August 19

August 21st, 2007

A wise man once said that a journey will always end similar to how it began. Well, I’m starting to think that is an accurate prediction. The rain was coming down steadily as I laced up my skates today. I was also faced with a 10 km climb leading into Glacier National Park right off the bat. With the hills, the rain and the cold, it was all reminiscent of my early days in Newfoundland.


I was now deep in the heart of the Park and was trying to mentally prepare for my first big challenge from the Rockies… Roger’s Pass. Just before I began my long trek upwards, I met a pair of cyclists who had just come down the Pass. They had marked the distance from the summit to where we now stood at 20 km. The woman told me that her hands were in pain from using the brakes so extensively on their descent. Yup, this was going to be interesting and slippery.


A sign marking the entrance to Roger’s Pass provided a suitable location for me to pause momentarily and take a deep breathe of concentration. But my trance was interrupted by a telephone call. It was the Mayor of Golden! Unfortunately I had gone through yesterday and we were not able to connect. So he wanted to call to wish me luck. A wonderful gesture. I hope the Mayor in every city from this point on will take a minute to meet me or call me.


Here goes nothing…or everything. The rain continued to pound on me as I worked my way up the Pass. If there’s one thing I’ve learned about in-line skating, it’s how to adapt to changing conditions. With the slick pavement and the steep incline, I had to alter my stride in order to maintain my balance. I inched my way up with a slightly duck-footed style. A few jagged peaks from the surrounding mountains were protruding through the billowy clouds which were rolling over the hills like a waterfall. I can only imagine how breath-taking the views here would be on a clear day. Roger’s Pass was offering me no reprieve from the tormenting climb. I figured that if I could get high enough, I’d be in the clouds and the rain may subside. I figured wrong. The only time I had a break from the rain was when I had to roll through the 5 avalanche tunnels along the way up and 3 others on my way down. But the tunnels were no walk in the park. They were unlit, wet, single laned in each direction, and had barely any shoulder to skate on. I would wait at the mouth of the tunnel (in the rain) until there was a break in traffic so I could race through as fast as possible. Try to imagine me skating as hard as I can, uphill, in the dark, on wet pavement. The only thing that kept my mind at ease was that my Dad was behind me with his hazard lights flashing to warn vehicles coming up behind us. There was definitely nothing easy about going up Roger’s Pass, but I reached the summit unscathed.

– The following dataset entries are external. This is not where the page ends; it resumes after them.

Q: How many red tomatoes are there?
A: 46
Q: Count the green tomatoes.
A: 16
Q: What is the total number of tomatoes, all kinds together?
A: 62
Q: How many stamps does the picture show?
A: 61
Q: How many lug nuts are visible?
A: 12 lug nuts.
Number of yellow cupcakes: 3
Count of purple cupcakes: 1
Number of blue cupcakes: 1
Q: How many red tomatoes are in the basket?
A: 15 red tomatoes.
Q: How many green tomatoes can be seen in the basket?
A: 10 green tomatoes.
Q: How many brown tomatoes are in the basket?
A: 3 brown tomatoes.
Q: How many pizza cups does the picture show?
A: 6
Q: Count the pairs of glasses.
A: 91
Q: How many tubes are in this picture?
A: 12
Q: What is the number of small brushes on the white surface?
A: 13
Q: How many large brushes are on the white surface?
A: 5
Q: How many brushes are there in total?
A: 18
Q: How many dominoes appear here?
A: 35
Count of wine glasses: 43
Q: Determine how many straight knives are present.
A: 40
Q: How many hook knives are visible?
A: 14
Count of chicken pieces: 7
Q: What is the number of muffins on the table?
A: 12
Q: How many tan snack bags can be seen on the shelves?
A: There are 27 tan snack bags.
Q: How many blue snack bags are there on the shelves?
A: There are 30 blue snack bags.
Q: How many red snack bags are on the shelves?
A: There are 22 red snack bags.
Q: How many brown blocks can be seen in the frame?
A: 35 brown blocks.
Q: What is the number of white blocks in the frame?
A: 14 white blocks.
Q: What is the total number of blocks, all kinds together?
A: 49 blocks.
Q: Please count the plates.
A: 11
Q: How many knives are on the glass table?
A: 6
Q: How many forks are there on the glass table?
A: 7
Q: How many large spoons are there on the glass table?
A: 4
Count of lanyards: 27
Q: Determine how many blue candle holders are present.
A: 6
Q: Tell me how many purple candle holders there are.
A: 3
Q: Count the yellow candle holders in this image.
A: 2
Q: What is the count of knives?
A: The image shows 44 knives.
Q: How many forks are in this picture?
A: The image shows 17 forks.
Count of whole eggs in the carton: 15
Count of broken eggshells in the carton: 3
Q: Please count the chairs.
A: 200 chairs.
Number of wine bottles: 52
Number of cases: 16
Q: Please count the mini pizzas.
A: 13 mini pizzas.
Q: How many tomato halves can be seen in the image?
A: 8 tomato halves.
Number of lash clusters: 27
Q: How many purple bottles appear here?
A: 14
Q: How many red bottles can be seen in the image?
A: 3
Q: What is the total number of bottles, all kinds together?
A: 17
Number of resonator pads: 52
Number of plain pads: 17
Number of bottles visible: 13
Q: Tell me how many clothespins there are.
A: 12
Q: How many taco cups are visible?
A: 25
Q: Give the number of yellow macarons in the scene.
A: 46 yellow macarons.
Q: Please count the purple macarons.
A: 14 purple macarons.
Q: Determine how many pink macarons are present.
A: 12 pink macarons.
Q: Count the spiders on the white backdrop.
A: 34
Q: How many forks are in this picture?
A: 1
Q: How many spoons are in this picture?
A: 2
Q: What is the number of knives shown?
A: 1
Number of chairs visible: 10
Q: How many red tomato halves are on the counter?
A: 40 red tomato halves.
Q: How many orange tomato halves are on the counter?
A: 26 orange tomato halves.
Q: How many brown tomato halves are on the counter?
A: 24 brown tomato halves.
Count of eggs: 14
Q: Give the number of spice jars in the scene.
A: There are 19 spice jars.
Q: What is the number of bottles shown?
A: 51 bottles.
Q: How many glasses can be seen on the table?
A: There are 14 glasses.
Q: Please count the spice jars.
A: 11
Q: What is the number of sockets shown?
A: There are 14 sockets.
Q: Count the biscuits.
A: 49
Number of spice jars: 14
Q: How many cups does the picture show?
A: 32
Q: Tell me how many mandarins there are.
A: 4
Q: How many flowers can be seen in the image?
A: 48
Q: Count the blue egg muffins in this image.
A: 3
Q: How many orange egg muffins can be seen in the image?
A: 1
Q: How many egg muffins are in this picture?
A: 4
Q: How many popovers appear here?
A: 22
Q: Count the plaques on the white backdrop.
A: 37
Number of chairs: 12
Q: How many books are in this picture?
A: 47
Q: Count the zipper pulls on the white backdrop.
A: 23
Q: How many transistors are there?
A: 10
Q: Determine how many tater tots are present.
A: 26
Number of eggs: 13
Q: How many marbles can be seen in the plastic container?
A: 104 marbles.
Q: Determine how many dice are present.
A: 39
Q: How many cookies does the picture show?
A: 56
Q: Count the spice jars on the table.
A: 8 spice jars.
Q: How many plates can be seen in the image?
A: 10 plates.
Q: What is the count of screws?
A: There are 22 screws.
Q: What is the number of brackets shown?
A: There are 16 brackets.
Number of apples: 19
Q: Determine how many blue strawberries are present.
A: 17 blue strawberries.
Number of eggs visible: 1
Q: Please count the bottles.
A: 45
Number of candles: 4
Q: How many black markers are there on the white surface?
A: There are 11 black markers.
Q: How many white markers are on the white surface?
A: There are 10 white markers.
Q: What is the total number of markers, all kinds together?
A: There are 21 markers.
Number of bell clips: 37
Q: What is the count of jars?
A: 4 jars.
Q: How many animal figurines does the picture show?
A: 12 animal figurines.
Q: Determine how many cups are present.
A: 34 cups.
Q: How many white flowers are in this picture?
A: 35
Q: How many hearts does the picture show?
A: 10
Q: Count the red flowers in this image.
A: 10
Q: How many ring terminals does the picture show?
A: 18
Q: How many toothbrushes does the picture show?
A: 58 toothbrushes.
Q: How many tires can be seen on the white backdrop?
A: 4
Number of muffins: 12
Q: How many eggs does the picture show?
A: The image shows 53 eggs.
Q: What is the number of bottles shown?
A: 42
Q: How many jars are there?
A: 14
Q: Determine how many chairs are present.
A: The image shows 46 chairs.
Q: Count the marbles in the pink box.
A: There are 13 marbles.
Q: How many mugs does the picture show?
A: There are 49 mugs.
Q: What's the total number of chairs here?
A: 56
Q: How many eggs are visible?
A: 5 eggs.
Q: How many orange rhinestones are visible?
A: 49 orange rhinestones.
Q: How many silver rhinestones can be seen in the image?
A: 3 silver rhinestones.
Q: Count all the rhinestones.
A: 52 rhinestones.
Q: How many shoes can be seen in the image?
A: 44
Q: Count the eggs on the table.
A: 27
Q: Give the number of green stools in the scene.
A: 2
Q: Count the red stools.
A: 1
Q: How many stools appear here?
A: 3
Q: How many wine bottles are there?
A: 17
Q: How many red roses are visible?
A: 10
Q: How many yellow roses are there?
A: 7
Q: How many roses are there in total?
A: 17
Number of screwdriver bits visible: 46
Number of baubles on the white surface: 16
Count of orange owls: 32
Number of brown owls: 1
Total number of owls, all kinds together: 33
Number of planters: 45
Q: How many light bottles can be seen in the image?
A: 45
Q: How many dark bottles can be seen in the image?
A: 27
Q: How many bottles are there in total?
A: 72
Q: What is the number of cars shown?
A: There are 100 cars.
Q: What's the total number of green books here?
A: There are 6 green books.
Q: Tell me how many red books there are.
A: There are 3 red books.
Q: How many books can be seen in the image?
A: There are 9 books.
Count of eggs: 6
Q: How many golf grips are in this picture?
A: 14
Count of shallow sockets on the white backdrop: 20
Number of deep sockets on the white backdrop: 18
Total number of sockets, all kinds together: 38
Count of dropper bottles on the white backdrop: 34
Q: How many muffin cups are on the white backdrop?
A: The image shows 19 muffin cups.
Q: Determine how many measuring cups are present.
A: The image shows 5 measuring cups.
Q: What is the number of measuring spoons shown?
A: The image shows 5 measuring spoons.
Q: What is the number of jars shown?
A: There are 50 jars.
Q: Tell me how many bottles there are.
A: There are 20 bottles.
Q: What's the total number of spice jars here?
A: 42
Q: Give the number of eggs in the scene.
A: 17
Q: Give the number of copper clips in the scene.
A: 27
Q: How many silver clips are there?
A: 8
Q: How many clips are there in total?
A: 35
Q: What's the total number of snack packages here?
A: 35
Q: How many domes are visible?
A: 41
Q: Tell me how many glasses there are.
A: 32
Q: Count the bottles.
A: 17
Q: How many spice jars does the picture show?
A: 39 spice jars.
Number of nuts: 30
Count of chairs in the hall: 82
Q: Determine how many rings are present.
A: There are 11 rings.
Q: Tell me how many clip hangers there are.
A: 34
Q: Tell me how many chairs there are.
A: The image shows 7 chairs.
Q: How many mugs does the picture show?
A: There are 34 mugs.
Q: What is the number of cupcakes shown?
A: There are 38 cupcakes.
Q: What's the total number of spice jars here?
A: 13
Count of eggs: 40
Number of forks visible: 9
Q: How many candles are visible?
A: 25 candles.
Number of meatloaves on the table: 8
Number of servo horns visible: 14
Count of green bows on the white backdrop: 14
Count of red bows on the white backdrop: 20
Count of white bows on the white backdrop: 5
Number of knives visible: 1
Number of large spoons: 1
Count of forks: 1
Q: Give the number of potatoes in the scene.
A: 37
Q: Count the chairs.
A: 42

My plan to catch people’s attention was working wonders today. I suppose when you see a crazy man skating through the Rocky Mountains in the pouring rain, you can’t help but notice. A family from Montreal came up to the RV while we were parked at the summit of Roger’s Pass to meet me. Pascal and his daughters, Camille and Rosalie, seemed to be impressed with my perseverance to have made it this far and plan to donate online as soon as they get home.


Having conquered my second major pass in the mountains, I could now enjoy a leisurely roll down the other side. Unfortunately I had to try to enjoy it in the rain. It had been recommended to me that I should consider fastening an anchor of some sort to my waist while I was descending some of the steep grades. Today may have been a good day to give that idea a try. I was picking up speed quickly and water was spraying in all directions from my wheels. In an attempt to slow myself down, I began to drag my left foot behind while holding my balance entirely on my right. As I was flying down the hill on one foot in the rain at a ridiculous pace, I started to hydro-plane uncontrollably. My left foot came back around to regain my balance but it was too late. It was as though I was on ice skates that had never been sharpened. With traffic plowing past me on the left, my only hope was to run onto the dirt shoulder and dive for the softest patch of pine trees and rocks that I could find. Thankfully this was just a ‘What If..’ scenario that I was going over to myself in my head. I actually came down the Pass in complete control averaging nearly 50 km/hr! I didn’t need an anchor at all. If it weren’t for the persistent rain, that may have been my most enjoyable stretch of road. But the water spraying in my face all the way down made the trek miserable.


Canyon Hot Springs sounded too good not to stop. When I finally arrived there, I had finished 90 km. Canyon Hot Springs RV Park generously provided us with a site and passes to enjoy the hot mineral pools, which we of course accepted willingly. The hot springs felt amazing on my entire body.


I’ve apparently greatly under estimated my skating capabilities through the Rocky Mountains. I could easily be covering 100 km a day, but I’m now trying to pace myself and slow down so I will arrive in Vancouver on September 8th. Even 90 kilometers a day is a bit too much. But I suppose you never know what obstacle you may face tomorrow. I’m sure I’ll lose some time in the Lower Mainland with numerous stops and appearances at various Boston Pizza’s.